** DO THIS **
Rewrite only the part of the entries below that opens with the line containing "latitude: 59.3984" and closes with the line containing "longitude: -48.5459". Put "locality" wherever "city" appears, and leave everything else unchanged.

**********

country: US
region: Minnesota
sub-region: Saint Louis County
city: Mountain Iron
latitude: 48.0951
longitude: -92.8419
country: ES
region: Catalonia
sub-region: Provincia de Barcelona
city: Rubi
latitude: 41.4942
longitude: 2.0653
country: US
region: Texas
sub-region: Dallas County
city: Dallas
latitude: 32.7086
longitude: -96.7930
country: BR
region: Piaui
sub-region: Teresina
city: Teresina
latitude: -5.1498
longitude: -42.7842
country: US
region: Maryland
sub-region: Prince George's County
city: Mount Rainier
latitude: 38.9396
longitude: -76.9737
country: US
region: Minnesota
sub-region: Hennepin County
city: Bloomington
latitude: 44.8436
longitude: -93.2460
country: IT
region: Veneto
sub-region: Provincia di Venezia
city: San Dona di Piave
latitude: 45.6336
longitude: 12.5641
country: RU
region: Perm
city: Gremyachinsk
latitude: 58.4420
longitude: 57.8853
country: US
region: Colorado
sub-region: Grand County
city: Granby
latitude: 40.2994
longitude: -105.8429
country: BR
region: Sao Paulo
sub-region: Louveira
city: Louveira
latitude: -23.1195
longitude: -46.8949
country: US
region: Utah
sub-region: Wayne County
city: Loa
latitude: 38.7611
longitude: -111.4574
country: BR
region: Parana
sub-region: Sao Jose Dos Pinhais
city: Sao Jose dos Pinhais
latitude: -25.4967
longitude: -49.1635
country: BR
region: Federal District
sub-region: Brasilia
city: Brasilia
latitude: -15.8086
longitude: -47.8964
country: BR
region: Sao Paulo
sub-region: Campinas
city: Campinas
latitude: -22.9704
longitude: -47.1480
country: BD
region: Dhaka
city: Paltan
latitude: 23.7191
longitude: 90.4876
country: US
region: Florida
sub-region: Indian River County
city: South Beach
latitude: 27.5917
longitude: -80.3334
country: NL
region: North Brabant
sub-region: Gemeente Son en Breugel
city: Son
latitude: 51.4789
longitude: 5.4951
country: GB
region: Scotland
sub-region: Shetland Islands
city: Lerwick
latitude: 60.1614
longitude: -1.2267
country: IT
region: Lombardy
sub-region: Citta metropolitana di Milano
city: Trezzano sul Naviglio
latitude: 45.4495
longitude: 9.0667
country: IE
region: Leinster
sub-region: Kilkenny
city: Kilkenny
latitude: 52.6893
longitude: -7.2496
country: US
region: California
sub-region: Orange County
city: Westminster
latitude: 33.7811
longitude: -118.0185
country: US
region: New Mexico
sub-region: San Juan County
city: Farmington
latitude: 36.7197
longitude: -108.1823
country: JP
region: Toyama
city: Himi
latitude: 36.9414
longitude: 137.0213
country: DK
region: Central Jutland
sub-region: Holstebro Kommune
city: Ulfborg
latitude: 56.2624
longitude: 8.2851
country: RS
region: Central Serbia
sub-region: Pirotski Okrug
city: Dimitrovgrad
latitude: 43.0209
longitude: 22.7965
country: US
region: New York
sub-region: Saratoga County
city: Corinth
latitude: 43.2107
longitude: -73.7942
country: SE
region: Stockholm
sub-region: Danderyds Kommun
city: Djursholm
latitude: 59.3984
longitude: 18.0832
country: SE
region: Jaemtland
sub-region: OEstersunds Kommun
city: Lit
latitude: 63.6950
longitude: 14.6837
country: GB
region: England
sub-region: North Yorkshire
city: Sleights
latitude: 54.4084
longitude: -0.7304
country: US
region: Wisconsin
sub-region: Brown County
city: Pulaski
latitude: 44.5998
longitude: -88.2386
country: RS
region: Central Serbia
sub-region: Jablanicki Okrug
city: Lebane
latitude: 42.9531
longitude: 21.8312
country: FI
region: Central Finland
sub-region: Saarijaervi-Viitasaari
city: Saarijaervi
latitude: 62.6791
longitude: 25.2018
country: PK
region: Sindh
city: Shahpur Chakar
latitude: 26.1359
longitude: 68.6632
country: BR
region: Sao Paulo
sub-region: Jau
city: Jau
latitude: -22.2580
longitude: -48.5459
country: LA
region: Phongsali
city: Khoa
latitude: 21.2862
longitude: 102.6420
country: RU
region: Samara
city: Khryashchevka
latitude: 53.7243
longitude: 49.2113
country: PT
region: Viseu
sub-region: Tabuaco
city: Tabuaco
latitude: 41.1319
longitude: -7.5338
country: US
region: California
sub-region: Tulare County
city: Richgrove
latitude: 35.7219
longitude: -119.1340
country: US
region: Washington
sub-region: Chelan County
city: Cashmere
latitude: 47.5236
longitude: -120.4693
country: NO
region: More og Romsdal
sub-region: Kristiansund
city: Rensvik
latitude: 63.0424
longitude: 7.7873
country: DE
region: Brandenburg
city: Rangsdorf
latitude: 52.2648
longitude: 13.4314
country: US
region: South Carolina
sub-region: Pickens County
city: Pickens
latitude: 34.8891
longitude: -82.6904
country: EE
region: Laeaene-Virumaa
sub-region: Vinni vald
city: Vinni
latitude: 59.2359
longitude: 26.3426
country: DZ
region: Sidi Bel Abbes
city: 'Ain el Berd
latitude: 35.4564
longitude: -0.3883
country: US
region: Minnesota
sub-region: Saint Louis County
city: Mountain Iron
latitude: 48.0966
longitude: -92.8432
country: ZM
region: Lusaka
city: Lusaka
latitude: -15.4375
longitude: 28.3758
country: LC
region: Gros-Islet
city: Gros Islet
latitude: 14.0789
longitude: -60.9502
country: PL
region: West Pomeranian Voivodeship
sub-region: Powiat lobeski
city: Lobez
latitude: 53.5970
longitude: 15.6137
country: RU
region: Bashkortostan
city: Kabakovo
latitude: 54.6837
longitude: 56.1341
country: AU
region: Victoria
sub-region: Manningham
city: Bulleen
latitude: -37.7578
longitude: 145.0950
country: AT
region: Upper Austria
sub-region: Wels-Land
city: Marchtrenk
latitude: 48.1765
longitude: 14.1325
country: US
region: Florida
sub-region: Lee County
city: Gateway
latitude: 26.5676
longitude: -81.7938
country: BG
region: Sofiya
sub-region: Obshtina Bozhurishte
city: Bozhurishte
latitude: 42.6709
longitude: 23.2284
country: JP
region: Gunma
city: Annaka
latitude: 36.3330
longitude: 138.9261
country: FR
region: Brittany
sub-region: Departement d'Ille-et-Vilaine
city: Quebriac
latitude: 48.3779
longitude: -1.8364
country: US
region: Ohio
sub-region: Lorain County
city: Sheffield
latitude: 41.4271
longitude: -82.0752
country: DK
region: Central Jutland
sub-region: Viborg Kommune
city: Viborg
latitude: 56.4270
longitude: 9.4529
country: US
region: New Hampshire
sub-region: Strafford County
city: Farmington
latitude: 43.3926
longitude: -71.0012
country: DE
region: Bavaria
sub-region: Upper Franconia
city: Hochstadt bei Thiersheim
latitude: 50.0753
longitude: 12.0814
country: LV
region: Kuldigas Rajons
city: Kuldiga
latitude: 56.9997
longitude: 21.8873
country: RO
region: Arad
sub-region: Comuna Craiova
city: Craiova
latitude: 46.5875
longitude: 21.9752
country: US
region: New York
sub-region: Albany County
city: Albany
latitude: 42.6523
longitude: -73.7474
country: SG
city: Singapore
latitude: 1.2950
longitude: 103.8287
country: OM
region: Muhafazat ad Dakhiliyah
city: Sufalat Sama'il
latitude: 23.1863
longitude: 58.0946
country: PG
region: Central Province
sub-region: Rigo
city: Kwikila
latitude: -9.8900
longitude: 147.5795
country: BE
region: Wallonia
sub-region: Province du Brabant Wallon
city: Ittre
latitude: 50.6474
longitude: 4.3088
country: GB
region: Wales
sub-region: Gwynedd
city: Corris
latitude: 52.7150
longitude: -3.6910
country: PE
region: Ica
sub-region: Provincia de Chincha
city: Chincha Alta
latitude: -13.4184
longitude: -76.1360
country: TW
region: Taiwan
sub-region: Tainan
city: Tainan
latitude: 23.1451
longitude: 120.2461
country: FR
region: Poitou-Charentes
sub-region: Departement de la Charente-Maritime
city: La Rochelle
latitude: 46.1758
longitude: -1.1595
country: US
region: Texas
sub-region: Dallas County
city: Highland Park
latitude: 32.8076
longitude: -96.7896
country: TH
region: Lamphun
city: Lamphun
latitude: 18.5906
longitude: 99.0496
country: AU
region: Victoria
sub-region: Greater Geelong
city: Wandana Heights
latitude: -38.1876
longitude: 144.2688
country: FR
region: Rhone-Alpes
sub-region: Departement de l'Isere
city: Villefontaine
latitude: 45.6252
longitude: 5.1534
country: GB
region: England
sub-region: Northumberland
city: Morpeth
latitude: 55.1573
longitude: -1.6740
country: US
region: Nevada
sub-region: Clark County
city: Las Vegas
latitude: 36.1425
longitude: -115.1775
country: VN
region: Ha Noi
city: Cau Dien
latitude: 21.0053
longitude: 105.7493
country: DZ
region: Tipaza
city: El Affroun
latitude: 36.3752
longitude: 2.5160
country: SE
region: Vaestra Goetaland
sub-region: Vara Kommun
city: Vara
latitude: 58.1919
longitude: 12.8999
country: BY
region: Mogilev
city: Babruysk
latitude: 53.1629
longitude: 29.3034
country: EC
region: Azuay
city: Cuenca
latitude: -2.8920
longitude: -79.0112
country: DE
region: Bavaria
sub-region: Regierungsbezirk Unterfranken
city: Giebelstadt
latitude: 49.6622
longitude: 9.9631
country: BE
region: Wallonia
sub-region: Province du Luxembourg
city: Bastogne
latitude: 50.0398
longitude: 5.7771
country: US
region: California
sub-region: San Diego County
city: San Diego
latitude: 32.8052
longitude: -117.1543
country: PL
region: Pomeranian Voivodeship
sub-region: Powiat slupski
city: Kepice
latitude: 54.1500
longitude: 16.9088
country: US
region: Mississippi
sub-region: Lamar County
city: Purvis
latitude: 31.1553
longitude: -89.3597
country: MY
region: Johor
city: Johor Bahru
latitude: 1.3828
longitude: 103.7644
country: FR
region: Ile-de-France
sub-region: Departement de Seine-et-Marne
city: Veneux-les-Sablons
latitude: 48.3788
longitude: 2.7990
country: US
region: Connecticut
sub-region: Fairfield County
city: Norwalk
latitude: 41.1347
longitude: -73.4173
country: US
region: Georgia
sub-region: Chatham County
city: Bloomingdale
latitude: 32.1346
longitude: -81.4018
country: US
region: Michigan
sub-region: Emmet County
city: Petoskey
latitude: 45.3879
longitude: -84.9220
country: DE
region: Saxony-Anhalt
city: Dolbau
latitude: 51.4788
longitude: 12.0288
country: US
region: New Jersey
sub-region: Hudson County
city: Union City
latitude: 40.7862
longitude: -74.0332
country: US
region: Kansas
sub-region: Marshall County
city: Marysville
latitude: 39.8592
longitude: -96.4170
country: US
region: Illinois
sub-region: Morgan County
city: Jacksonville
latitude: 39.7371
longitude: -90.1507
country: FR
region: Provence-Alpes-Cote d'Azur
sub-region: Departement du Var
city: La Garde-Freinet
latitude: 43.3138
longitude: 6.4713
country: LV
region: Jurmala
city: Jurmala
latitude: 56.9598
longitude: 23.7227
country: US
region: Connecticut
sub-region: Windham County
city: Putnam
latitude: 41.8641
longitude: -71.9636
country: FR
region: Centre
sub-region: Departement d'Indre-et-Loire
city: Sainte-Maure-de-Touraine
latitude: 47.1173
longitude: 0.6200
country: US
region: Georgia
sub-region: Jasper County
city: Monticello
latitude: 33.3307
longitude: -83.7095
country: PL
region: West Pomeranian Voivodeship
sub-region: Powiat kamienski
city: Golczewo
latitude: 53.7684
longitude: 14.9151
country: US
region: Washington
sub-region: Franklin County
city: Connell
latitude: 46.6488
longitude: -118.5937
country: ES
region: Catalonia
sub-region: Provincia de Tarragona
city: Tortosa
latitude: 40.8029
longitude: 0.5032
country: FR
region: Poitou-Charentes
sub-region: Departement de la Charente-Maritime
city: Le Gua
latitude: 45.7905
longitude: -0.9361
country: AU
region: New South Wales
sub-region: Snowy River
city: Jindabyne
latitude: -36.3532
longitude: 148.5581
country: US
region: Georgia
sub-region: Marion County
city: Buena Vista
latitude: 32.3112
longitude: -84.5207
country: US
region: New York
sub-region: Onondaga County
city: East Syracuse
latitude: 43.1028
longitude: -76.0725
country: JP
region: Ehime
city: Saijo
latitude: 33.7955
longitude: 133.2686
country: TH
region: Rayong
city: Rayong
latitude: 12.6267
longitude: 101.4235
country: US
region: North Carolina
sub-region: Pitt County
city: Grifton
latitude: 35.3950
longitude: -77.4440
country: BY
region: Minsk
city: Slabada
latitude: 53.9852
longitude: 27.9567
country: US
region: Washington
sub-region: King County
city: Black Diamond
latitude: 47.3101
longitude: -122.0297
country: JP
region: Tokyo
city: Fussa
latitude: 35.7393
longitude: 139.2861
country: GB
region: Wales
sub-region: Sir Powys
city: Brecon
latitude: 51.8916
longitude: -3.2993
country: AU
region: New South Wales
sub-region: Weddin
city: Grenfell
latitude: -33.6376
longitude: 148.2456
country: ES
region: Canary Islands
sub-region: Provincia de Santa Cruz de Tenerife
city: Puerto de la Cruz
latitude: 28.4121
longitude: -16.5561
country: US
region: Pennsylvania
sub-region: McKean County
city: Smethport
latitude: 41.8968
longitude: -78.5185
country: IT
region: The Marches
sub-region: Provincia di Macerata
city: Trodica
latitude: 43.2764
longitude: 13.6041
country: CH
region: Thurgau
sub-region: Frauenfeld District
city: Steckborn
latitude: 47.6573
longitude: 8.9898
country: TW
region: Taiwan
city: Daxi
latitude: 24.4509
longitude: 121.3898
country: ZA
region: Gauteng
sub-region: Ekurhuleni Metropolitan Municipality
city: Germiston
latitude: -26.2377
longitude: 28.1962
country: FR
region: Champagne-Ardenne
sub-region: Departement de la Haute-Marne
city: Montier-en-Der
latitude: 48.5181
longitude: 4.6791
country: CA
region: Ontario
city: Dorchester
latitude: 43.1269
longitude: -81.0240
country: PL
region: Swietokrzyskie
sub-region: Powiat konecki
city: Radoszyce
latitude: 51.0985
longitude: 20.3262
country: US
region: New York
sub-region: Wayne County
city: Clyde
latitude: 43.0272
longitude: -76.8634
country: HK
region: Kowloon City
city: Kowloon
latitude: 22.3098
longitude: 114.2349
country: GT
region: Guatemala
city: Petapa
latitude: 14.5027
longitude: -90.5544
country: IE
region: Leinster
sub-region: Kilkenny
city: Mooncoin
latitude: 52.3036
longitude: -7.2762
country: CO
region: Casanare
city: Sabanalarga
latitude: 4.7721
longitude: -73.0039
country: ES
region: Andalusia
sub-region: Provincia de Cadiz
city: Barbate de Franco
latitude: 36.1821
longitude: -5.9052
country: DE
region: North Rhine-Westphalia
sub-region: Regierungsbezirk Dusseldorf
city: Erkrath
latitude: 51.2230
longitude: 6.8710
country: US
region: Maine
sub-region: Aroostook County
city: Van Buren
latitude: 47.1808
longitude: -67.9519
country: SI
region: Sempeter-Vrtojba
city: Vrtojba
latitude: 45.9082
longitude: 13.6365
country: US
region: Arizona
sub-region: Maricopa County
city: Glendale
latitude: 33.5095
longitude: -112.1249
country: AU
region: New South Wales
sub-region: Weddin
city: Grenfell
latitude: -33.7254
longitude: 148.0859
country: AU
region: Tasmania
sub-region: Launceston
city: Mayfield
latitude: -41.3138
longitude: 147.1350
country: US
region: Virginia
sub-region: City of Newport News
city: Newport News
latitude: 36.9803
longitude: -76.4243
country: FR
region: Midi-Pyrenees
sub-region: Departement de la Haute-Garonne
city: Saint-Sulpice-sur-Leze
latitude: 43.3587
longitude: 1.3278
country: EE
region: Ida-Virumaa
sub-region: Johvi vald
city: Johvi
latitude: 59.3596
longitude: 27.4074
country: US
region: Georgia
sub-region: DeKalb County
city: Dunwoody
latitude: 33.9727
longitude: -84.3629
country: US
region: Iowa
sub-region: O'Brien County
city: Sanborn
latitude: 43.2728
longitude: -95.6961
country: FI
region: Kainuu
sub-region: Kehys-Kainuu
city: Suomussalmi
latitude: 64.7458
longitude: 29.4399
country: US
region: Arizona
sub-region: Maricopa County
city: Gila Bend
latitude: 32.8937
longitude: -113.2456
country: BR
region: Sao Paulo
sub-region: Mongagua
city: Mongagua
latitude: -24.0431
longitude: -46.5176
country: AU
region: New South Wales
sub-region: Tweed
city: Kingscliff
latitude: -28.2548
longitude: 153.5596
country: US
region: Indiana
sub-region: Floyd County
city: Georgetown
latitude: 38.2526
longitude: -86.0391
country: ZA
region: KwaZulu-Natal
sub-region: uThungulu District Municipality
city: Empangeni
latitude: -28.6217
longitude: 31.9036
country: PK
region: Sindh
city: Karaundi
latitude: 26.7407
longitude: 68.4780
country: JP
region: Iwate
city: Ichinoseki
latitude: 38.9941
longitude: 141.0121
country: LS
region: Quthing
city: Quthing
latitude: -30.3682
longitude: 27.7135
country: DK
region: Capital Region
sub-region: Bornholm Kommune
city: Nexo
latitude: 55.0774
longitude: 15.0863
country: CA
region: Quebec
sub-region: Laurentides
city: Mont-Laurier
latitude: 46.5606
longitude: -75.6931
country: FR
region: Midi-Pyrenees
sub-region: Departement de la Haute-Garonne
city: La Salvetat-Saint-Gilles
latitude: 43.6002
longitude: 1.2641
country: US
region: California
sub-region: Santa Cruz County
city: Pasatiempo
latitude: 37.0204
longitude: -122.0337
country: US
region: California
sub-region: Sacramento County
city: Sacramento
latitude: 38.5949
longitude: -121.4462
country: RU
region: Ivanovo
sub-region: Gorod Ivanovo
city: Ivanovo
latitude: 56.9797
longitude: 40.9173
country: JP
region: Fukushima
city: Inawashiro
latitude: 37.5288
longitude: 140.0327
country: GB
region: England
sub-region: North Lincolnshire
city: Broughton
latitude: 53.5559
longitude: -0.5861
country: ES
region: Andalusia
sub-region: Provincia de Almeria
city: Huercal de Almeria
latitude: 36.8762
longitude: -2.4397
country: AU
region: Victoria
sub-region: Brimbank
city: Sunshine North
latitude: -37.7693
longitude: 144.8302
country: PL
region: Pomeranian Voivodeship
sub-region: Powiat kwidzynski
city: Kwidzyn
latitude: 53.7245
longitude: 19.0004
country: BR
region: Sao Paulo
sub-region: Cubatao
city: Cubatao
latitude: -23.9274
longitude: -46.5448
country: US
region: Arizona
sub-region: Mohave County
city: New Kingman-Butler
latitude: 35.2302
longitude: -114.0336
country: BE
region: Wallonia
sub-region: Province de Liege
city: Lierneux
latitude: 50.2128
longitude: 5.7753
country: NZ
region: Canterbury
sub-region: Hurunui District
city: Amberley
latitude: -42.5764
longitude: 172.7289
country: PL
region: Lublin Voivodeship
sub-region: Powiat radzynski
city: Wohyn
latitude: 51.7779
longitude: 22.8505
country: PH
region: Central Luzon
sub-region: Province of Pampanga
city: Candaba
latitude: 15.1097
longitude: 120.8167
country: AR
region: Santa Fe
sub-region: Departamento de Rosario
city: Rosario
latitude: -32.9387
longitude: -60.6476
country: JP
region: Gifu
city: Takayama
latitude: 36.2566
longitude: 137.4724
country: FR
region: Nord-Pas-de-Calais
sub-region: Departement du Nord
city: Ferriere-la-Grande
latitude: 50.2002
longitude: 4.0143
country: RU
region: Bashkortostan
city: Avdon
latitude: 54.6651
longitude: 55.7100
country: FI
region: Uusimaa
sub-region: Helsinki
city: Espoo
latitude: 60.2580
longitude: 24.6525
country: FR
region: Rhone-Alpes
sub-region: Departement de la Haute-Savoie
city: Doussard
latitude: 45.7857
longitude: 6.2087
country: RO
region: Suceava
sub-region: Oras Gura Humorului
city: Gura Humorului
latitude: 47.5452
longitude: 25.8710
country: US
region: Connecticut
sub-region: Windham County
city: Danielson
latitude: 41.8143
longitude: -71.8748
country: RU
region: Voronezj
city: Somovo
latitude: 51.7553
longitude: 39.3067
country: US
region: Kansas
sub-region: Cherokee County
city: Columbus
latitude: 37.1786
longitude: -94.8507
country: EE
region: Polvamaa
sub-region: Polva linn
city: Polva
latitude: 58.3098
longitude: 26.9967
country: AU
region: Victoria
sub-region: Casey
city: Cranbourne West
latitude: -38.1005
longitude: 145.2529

**********

** RESPONSE **
latitude: 59.3984
longitude: 18.0832
country: SE
region: Jaemtland
sub-region: OEstersunds Kommun
locality: Lit
latitude: 63.6950
longitude: 14.6837
country: GB
region: England
sub-region: North Yorkshire
locality: Sleights
latitude: 54.4084
longitude: -0.7304
country: US
region: Wisconsin
sub-region: Brown County
locality: Pulaski
latitude: 44.5998
longitude: -88.2386
country: RS
region: Central Serbia
sub-region: Jablanicki Okrug
locality: Lebane
latitude: 42.9531
longitude: 21.8312
country: FI
region: Central Finland
sub-region: Saarijaervi-Viitasaari
locality: Saarijaervi
latitude: 62.6791
longitude: 25.2018
country: PK
region: Sindh
locality: Shahpur Chakar
latitude: 26.1359
longitude: 68.6632
country: BR
region: Sao Paulo
sub-region: Jau
locality: Jau
latitude: -22.2580
longitude: -48.5459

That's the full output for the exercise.